Home > Workload Solutions > High Performance Computing > White Papers > Dell Validated Design for Health Care and Life Sciences with Dell PowerEdge C6520 and XE8545 > Clara Parabricks secondary analysis pipeline
Analysis performed on NGS data is often described as a pipeline. A pipeline is a defined workflow that consists of a collection of methods or operations where the output of one operation becomes the input for the next operation. Four critical operations—mapping, alignment, preprocessing, and variant calling—make up most secondary analysis WGS pipelines. Clara Parabricks is a software suite for genomic analysis methods designed to take advantage of GPU acceleration. Many of the Clara Parabricks methods are functionally equivalent to existing open-source methods, often generating >99.9% concordance. Clara Parabricks operations are stitched together to create a secondary analysis pipeline best matched to the requirements for the sequencing application of interest such as germline or somatic analysis. Clara Parabricks is available as either a Docker® or Singularity container and uses various server GPU resources. Figure 9 highlights the Clara Parabricks v4.0.0-1 application suite.
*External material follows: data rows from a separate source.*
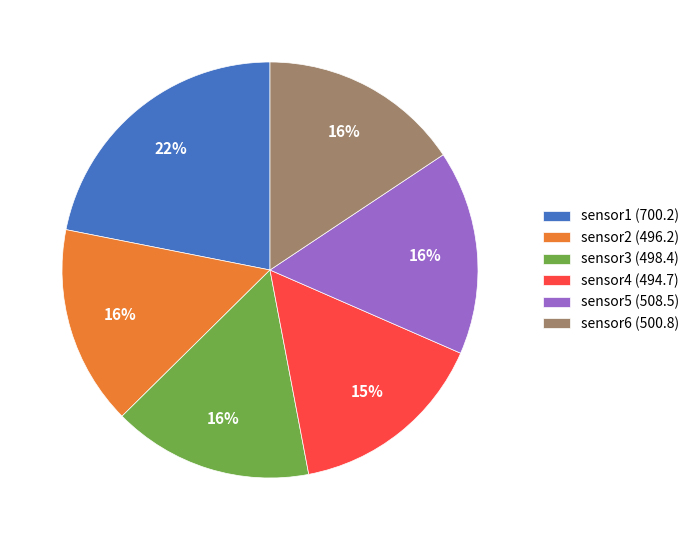

Do sensor3 (498.4) and sensor6 (500.8) together represent more than half of the pie?

No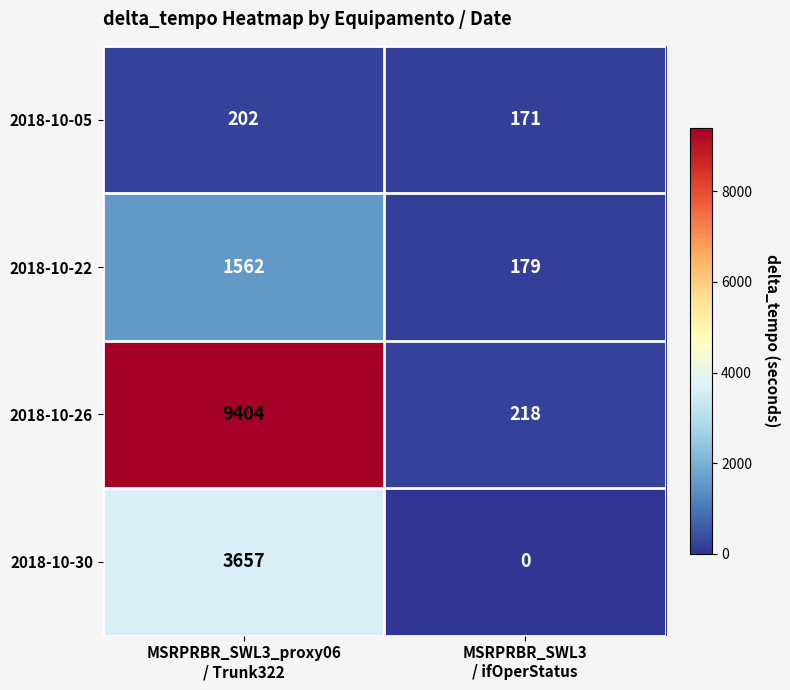

At how many categories does at least one series exceed 407?

1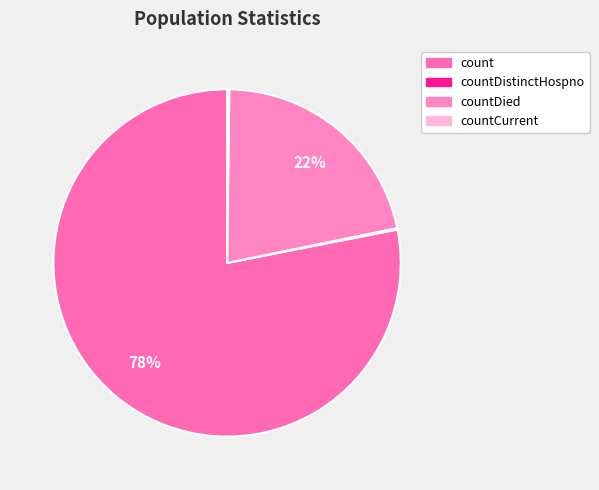

Which slice is the largest?

count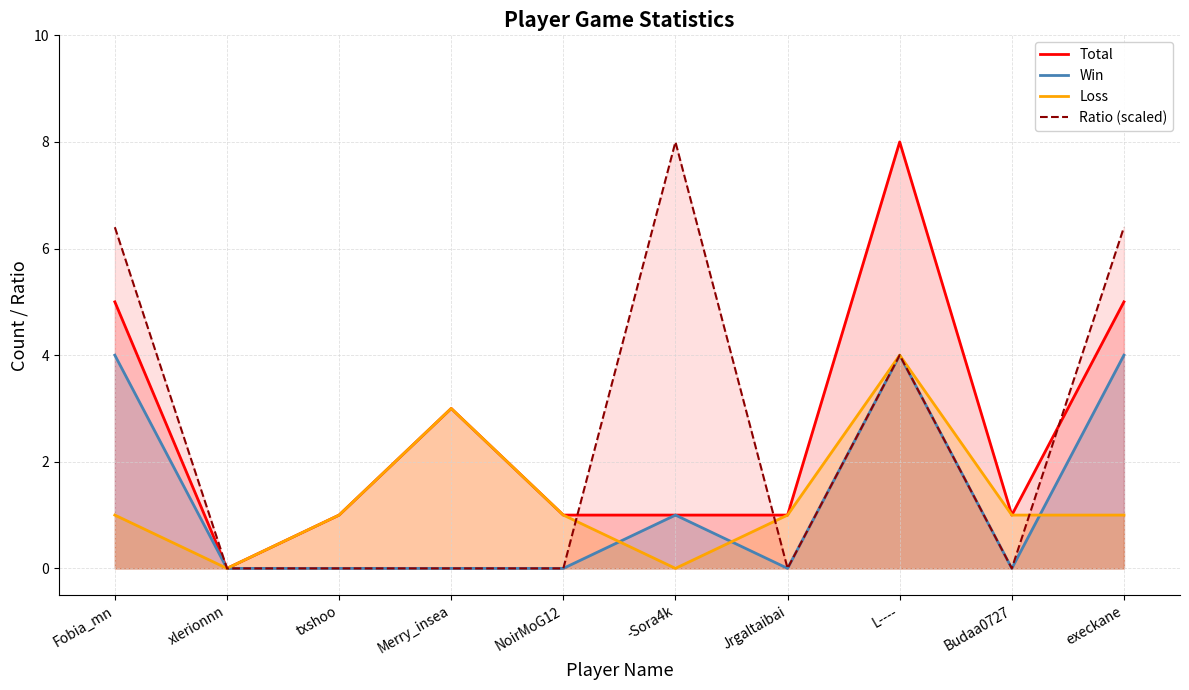

The value of Total at NoirMoG12 is 0.6. True or false?

False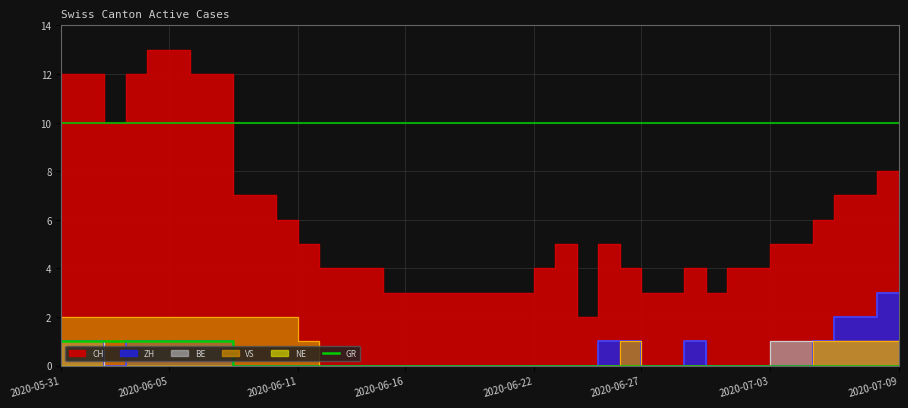

How many values are above zero?

8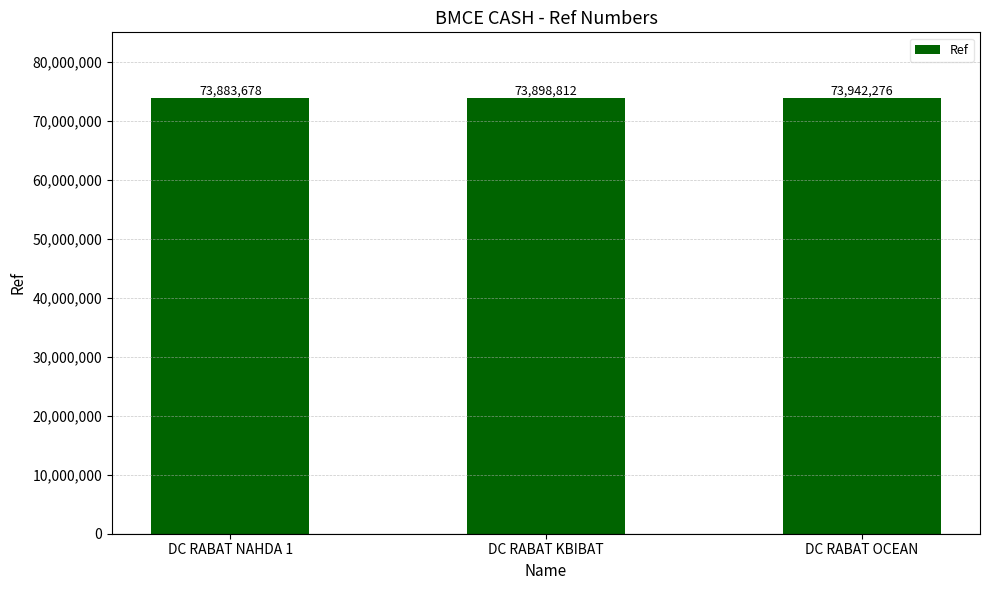

What is the value of the 1st bar from the left?

73883678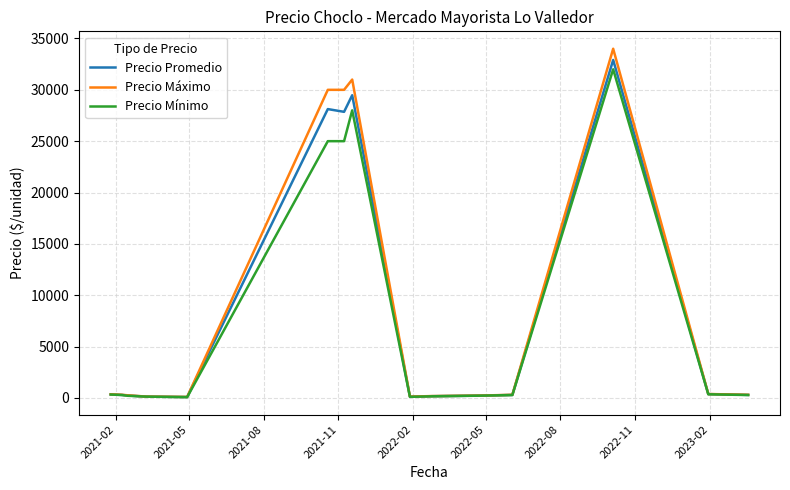

Which series has the widest spread of values?

Precio Máximo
Calling genetic variants present in an individual genome relies on millions to billions of short, error-prone sequence reads. Despite over a decade of effort by thousands of dedicated researchers, the hand-crafted and parameterized statistical models used for variant calling produce thousands of errors and missed variants in each genome (Poplin, 2016). Many groups run consensus variant calling pipelines using multiple variant calling method to minimize the likelihood of missing a variant. Clara Parabricks contains multiple variant callers to enable this approach. For this study, the germline pipeline was used, and the steps are listed in Figure 10.
DeepVariant, a variant calling method developed by Google®, applies a deep convolutional neural network and has been shown to outperform expert driven statistical methods. However, calling variants for a 30x human genome and writing the variants out to a gVCF file takes approximately four hours and requires at least 1,024 compute cores. The NVIDIA Clara Parabricks GPU accelerated version of DeepVariant runs in less than 20 minutes for a 30X genome. The fast analysis time enables using DeepVariant alone or combined with other germline callers like GATK HaplotypeCaller, while minimizing the potential of creating a secondary analysis backlog. DeepVariant v1.4 is now available in the Clara Parabricks collection on NGC. It brings significant improvements to how genomic researchers and bioinformaticians deploy and scale genome sequencing analysis pipelines. The first of these releases is for DeepVariant v1.4. This latest version of DeepVariant increases accuracy across multiple genomics sequencers.
An additional read insert size feature for Illumina whole genome and whole exome models reduces errors by 4-10%. It uses direct phasing for more accurate variant calling in PacBio sequencing runs. You can now perform the high-accuracy process of phased variant calling for PacBio data directly in DeepVariant, with pipelines such as DeepVariant-WhatsHap-DeepVariant or PEPPER-Margin-DeepVariant.